[Numpy-discussion] maskedarray: how to force mask to expand

Pierre GM pgmdevlist at gmail.com
Thu Sep 25 13:02:51 EDT 2008


Vincent,

The argument of speed (having a default mask of nomask) applies only to the 
computations inside MaskedArray. Of course, it is still far faster not to use 
masks but only ndarrays.

> Just for clarity, to rephrase my question: how do I force ma to give me
> (always/by default/by some method on a maskedarray) a full shaped mask
> instead of 'False' or nomask? Because I am sure from the beginning that
> I'll need this mask in full shape, I want it, and I want to be able to
> treat it like any normal bool array :-)

Easy:
>>> a = ma.array([1,2,3,4], mask=False)
masked_array(data = [1 2 3 4],
      mask = [False False False False],
      fill_value=999999)

Puzzling ? Not so much. See, by default, the value of the mask parameter is 
`nomask`. nomask is in fact a 0-size boolean ndarray with value 0 (False). At 
the creation of the masked array, we check whether a value was given to the 
mask parameter. If no value is given, we default to `nomask`, and we end up 
with `a.mask is nomask`. If you force the mask parameter to the boolean 
False, you're not using `nomask`: in that case, the full mask is created.

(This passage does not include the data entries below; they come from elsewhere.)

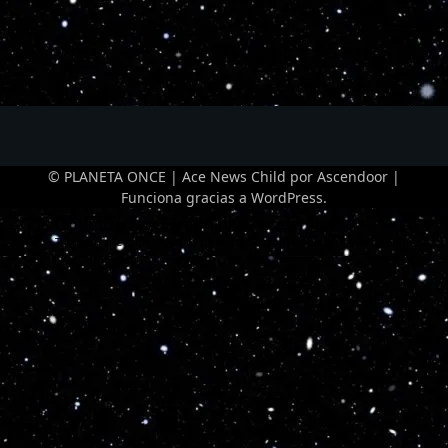
© PLANETA ONCE | Ace News Child por
Ascendoor
|
Funciona gracias a
WordPress
.
Optimized by Seraphinite Accelerator
Turns on site high speed to be attractive for people and search engines.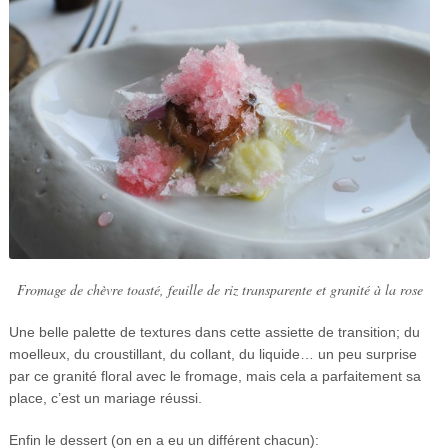
Fromage de chèvre toasté, feuille de riz transparente et granité à la rose
Une belle palette de textures dans cette assiette de transition; du
moelleux, du croustillant, du collant, du liquide… un peu surprise
par ce granité floral avec le fromage, mais cela a parfaitement sa
place, c’est un mariage réussi.
Enfin le dessert (on en a eu un différent chacun):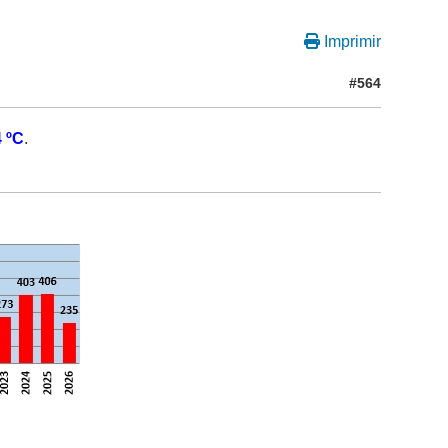
Imprimir
#564
4 ºC
.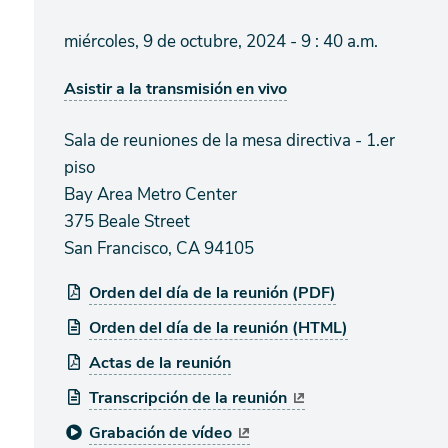
miércoles, 9 de octubre, 2024 - 9 : 40 a.m.
Asistir a la transmisión en vivo
Sala de reuniones de la mesa directiva - 1.er
piso
Bay Area Metro Center
375 Beale Street
San Francisco, CA 94105
Orden del día de la reunión (PDF)
Orden del día de la reunión (HTML)
Actas de la reunión
Transcripción de la reunión
Grabación de vídeo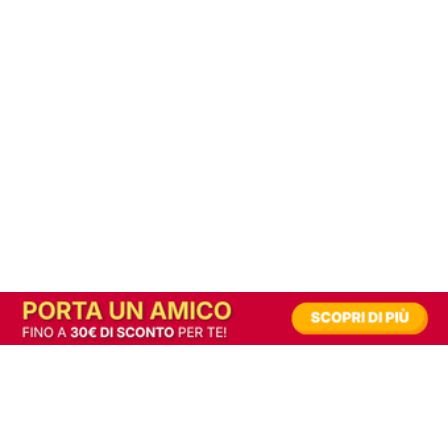
In alternativa, prova la versione digitale!
|
Abbonati
Contribuisci a mantenere questo sito gratuito
Riusciamo a fornire informazione gratuita grazie alla pubblicità erogata dai nostri
partner.
Accettando i consensi richiesti permetti ai nostri partner di creare un'esperienza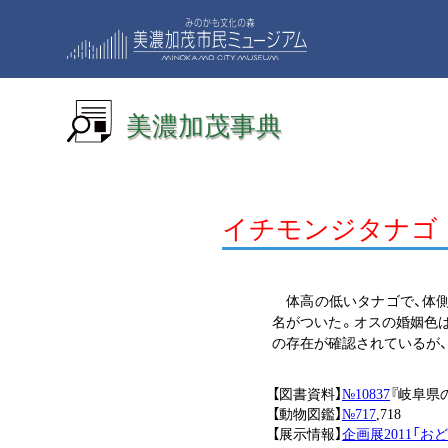
美濃加茂事典
イチモンジタナゴ
体高の低いタナゴで、体側
名がついた。オスの婚姻色
の存在が確認されているが、
【図書資料】
№10837
『岐阜県
【動物図鑑】
№717
,718
【展示情報】
企画展2011「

That won't work with ma.zeros or ma.ones. I could add an extra keyword to deal 
witht that, but is it really needed when you can simply do a.mask=False ?

Note: 
>>> a=ma.array([1,2,3,])
>>> a.mask is False
False
>>> a.mask is ma.nomask
True
>>> a.mask == False
True

> > If you need to mask one or several elements, the easiest is not to modify
> > the mask itself, but to use the the special value `masked`:

> Ah, I did not know that one. Does that always work, I mean, with slices,
> fancy indexing, etc.? Like 'a[a<0 | a>100] = ma.masked'? It's kind of
> clean to fiddle with the mask of the array without really interacting
> with the mask itself, if you understand what I mean... :)

It does work, try it for yourself. It's actually *the* recommended way to set 
values to the mask.

> And is there also a complement, like ma.unmasked? I could not find it
> (very quick search, I admit)... Or can I use !ma.masked?

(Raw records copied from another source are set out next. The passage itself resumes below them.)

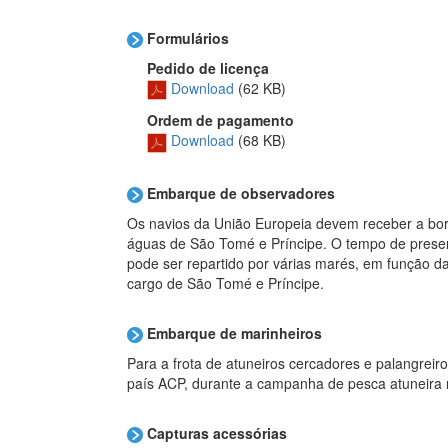
Formulários
Pedido de licença
Download
(62 KB)
Ordem de pagamento
Download
(68 KB)
Embarque de observadores
Os navios da União Europeia devem receber a bor
águas de São Tomé e Príncipe. O tempo de prese
pode ser repartido por várias marés, em função d
cargo de São Tomé e Príncipe.
Embarque de marinheiros
Para a frota de atuneiros cercadores e palangre
país ACP, durante a campanha de pesca atuneira 
Capturas acessórias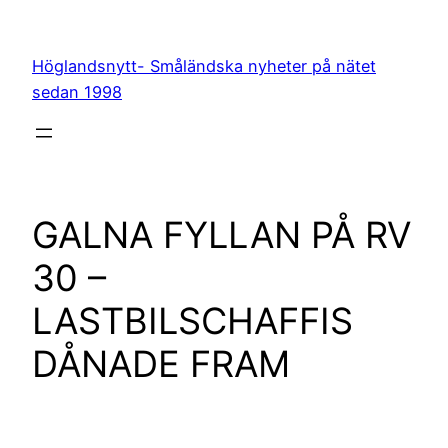
Hoppa
till
Höglandsnytt- Småländska nyheter på nätet
innehåll
sedan 1998
GALNA FYLLAN PÅ RV
30 –
LASTBILSCHAFFIS
DÅNADE FRAM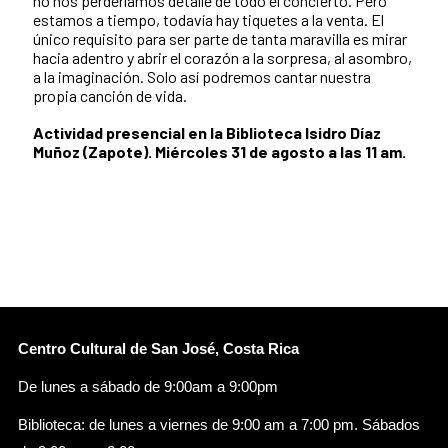
no nos perderíamos detalle de todo el concierto. Pero
estamos a tiempo, todavía hay tiquetes a la venta. El
único requisito para ser parte de tanta maravilla es mirar
hacia adentro y abrir el corazón a la sorpresa, al asombro,
a la imaginación. Solo así podremos cantar nuestra
propia canción de vida.
Actividad presencial en la Biblioteca Isidro Díaz
Muñoz (Zapote). Miércoles 31 de agosto a las 11 am.
Centro Cultural de San José, Costa Rica
De lunes a sábado de 9:00am a 9:00pm
Biblioteca: de lunes a viernes de 9:00 am a 7:00 pm. Sábados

No, there isn't and no you can't.  ma.masked is actually a constant defined 
module-wide and independent of any array. That way, you can test whether an 
element is masked with `a[..] is masked`. 

> Ah, now the magic starts... (normal user cap on head, beware):
>
> In [9]: am.mask
> Out[9]: False
>
> In [10]: am.mask = False
>
> In [11]: am.mask
> Out[11]:
> array([[False, False],
>         [False, False]], dtype=bool)
>
> while (with the same am as before [9], with am.mask == False):
>
> In [15]: am.mask = am.mask
>
> In [16]: am.mask
> Out[16]: False
>
> Do you see (and agree with me about) the inconsistency?

No. I'm afraid you're confusing `nomask` and `False`. Once again, nomask is 
NOT the same thing as False. It's the same value, but not the same object.